For the last two years I’ve worked in the industry of recovery auditing. For me, that has entailed writing software to discover errors in historical financial transactions. After finding these errors we seek to correct them by asking the offending party to reimburse our clients. When I’m feeling philosophical, I build binary abstractions on social contracts respecting history. The work has expanded my existential limits.
To explore this further let’s look at a concrete example with two imaginary companies: Acme and Omega. Ten years ago Omega installed windows at an Acme store for $100. After the installation Omega accidentally sent two invoices for $100 to Acme. Acme, who was opening many new stores simultaneously, didn’t notice and paid both invoices. Now, ten years later, my software discovers the mistake and we have requested that Omega reimburse Alpha the whole $100.
Reflecting, what value has the reimbursement request created? A simple answer might be that $100 has been freed that can now be spent on other productive services. Upon further examination, however, I believe the answer isn’t quite so trivial. Two things actually happen as a result of the discovery. Alpha recovers $100 while Omega loses $100. The net financial change is $0. No money was freed up. So what happened? A better explanation might be that the power to decide how to spend that $100 dollars shifted from Omega to Alpha. Focusing on power, I believe, starts to pull out the true value of recovery auditing. More on that later for now let’s do one more thought experiment.

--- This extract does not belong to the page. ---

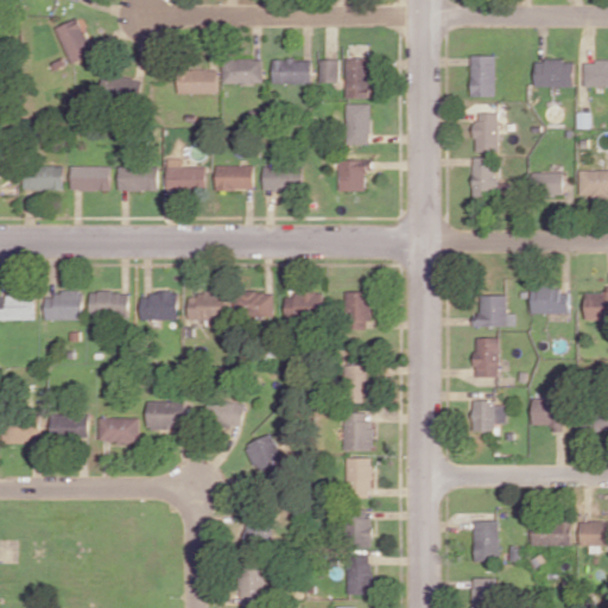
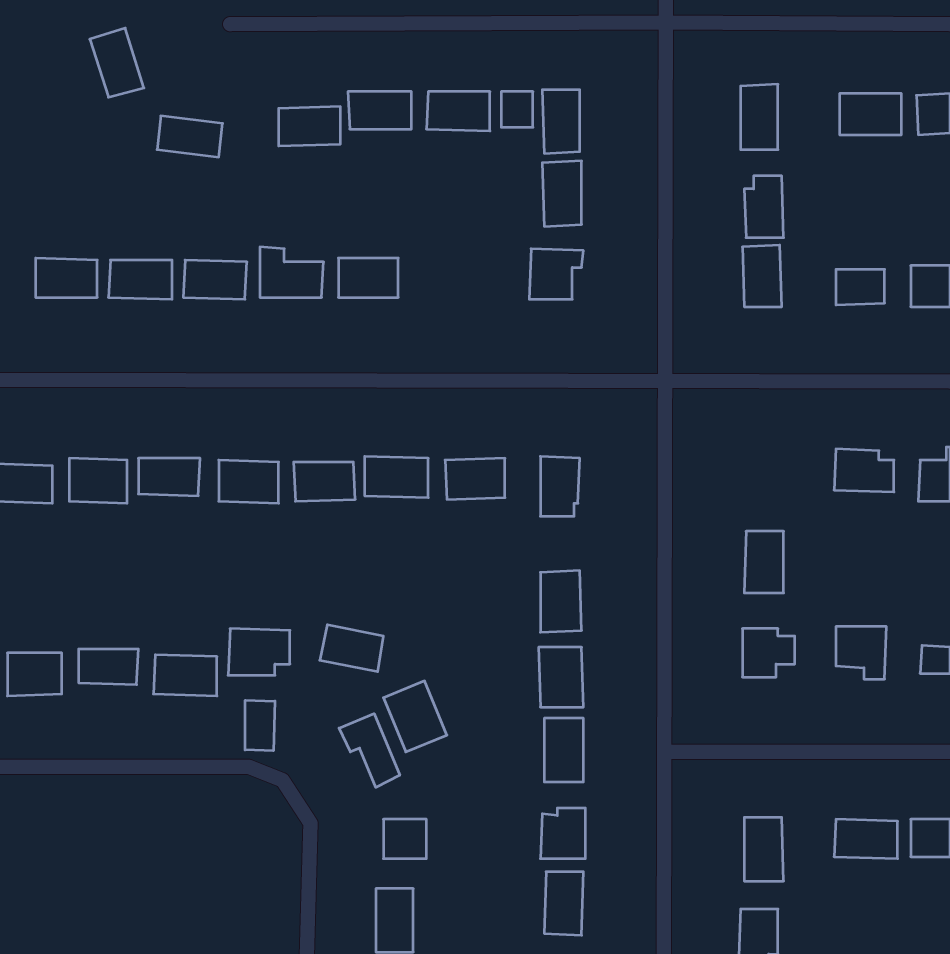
building: [261,166,302,190] -> none
building: [471,294,514,328] -> none
building: none -> [245,700,275,751]
building: none -> [339,714,400,787]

Imagine for a second that an old roommate from ten years ago shows up. This roommate claims that you owe her $100 dollars from a month when she covered your share of the rent. Would you pay her? Of course the answer would depend on the situation. Maybe this roommate forgot to feed your pet goldfish when you went on vacation. Or maybe you also remember that month and feel guilty. Or maybe you don’t remember it and ask for more proof. The power of their claim is dependent on external factors with no amount of external factors ever being sufficient to require your consent (excluding force). As long as you refuse her claim no “value” has been created for your old roommate because nothing has changed.

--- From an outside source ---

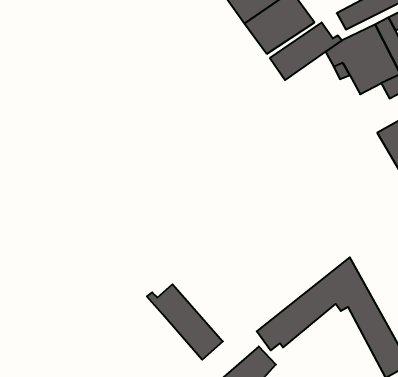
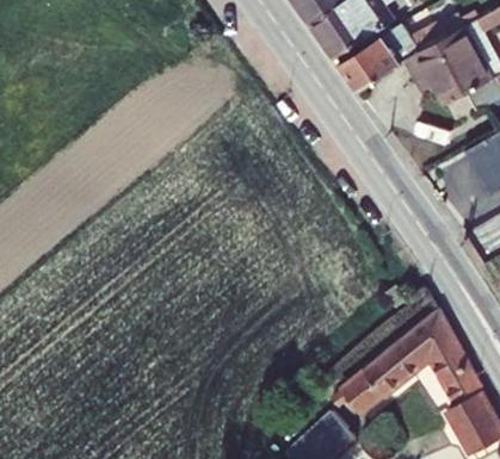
building: [147,284,223,360] -> none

Coming back to the idea of power then. The value created in recovery auditing is an exchange of social power. When Omega reimburses Alpha for $100 they are acknowledging that, in this situation, Alpha has the right to request the money. The interesting thing is this says nothing about Alpha’s relationship to Omega. Perhaps Omega is twice the size of Alpha. All that matters is there was a mistake and both companies believe they have a fiduciary responsibility to correct it, regardless of why. It is the shared social belief that gives value to my work. Without it recovery auditing would be value less.
This line of thinking brings us to the soft under-belly of capitalism. It has value because, when it involves money, we are all, by and large, obedient. Whether that is installing windows or correcting a 10 year old mistake. This obedience and balance is in no way required by natural laws as transactions in nature are. This obedience simply comes from generations of imparted cultural heritage. The obedience also becomes both savior and master. Savior, because by it we can influence our world without needing to resort to force. Master, because by it we can replace our deeper motivations with a more brittle veneer of greed. And so each day I encourage obedience from all, big and small.